Mr. Big siad hi to me online earlier. It was quite strange as I haven't spoken to him for a while. He said hi first. It was a bit awkward and for a sudden, the feelings was flashing back in my head. He told me he was doing okay, he moved out of the house and moving back in with his mother. He hasn't found a place yet for him and his ex and his ex's partner. Now he lives nearby from where i live. I didn't know why i ask him to meet me for coffee tonight. It was very out of the blue. Should he has the right to know that i had feelings for him or it was obvious. I shouldn't guess anything what's inside his head. I don't know if if i have the courage to tell him how i felt, and at the same time Our coffee date might be canceled. I wouldn't sleep with him, if i do i'm afraid that the feelings might be back and grow, therefore i will be more and more disappointed. I'd love to take chances but calculating the gain and the loss it's pretty much obvious that the loss will be there and i'm not ready to risk it.
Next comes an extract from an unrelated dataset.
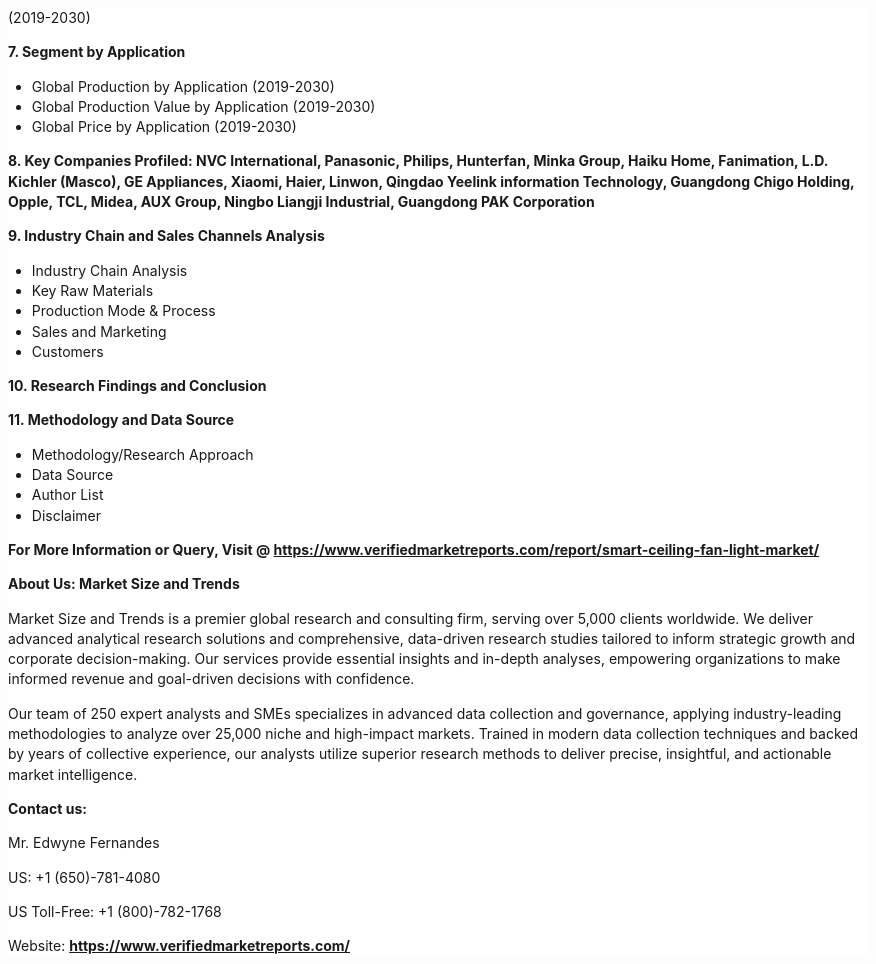 (2019-2030)</li></ul><p><strong>7. Segment by Application</strong></p><ul><li>Global Production by Application (2019-2030)</li><li>Global Production Value by Application (2019-2030)</li><li>Global Price by Application (2019-2030)</li></ul><p><strong>8. Key Companies Profiled: NVC International, Panasonic, Philips, Hunterfan, Minka Group, Haiku Home, Fanimation, L.D. Kichler (Masco), GE Appliances, Xiaomi, Haier, Linwon, Qingdao Yeelink information Technology, Guangdong Chigo Holding, Opple, TCL, Midea, AUX Group, Ningbo Liangji Industrial, Guangdong PAK Corporation</strong></p><p><strong>9. Industry Chain and Sales Channels Analysis</strong></p><ul><li>Industry Chain Analysis</li><li>Key Raw Materials</li><li>Production Mode &amp; Process</li><li>Sales and Marketing</li><li>Customers</li></ul><p><strong>10. Research Findings and Conclusion</strong></p><p><strong>11. Methodology and Data Source</strong></p><ul><li>Methodology/Research Approach</li><li>Data Source</li><li>Author List</li><li>Disclaimer</li></ul></p><p><strong>For More Information or Query, Visit @ <a href="https://www.verifiedmarketreports.com/report/smart-ceiling-fan-light-market/">https://www.verifiedmarketreports.com/report/smart-ceiling-fan-light-market/</a></strong></p><p><strong>About Us: Market Size and Trends</strong></p><p>Market Size and Trends is a premier global research and consulting firm, serving over 5,000 clients worldwide. We deliver advanced analytical research solutions and comprehensive, data-driven research studies tailored to inform strategic growth and corporate decision-making. Our services provide essential insights and in-depth analyses, empowering organizations to make informed revenue and goal-driven decisions with confidence.</p><p>Our team of 250 expert analysts and SMEs specializes in advanced data collection and governance, applying industry-leading methodologies to analyze over 25,000 niche and high-impact markets. Trained in modern data collection techniques and backed by years of collective experience, our analysts utilize superior research methods to deliver precise, insightful, and actionable market intelligence.</p><p><strong>Contact us:</strong></p><p>Mr. Edwyne Fernandes</p><p>US: +1 (650)-781-4080</p><p>US Toll-Free: +1 (800)-782-1768</p><p>Website: <strong><a href="https://www.verifiedmarketreports.com/">https://www.verifiedmarketreports.com/</a></strong></p>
Well, the possibility is very highly unlikely but i have to anticipate every single thing that's going to happen with me.
If i decide to be honest to him and tell him how i felt, the most likely scenario is he won't return my affection and i don't think i care about it. but what i'm afraid of that he will be out of my life forever. I think whatever happened between us, i would like to call him my friend, so it will be very disappointing if that happened. Another scenario, if i don't tell him how i feel honestly, there will be a great burden inside of me that will eat me alive, or i should not care less because the moment has gone. I have toughen up my heart in over a month, but if i ask honestly if i still have a little feelings, yes. I don't think i have moved on completely, but i have throw away all my expectations towards him and start to re-organize. It's not his fault to make me this way, it was just the situation.
A friend of mine told me, he must have liked me that's why he took me to the other city to spend time with me. but then I figured out, it was the matter of him not wanting to grow it further. It hasn't killed me either. It has made me stronger.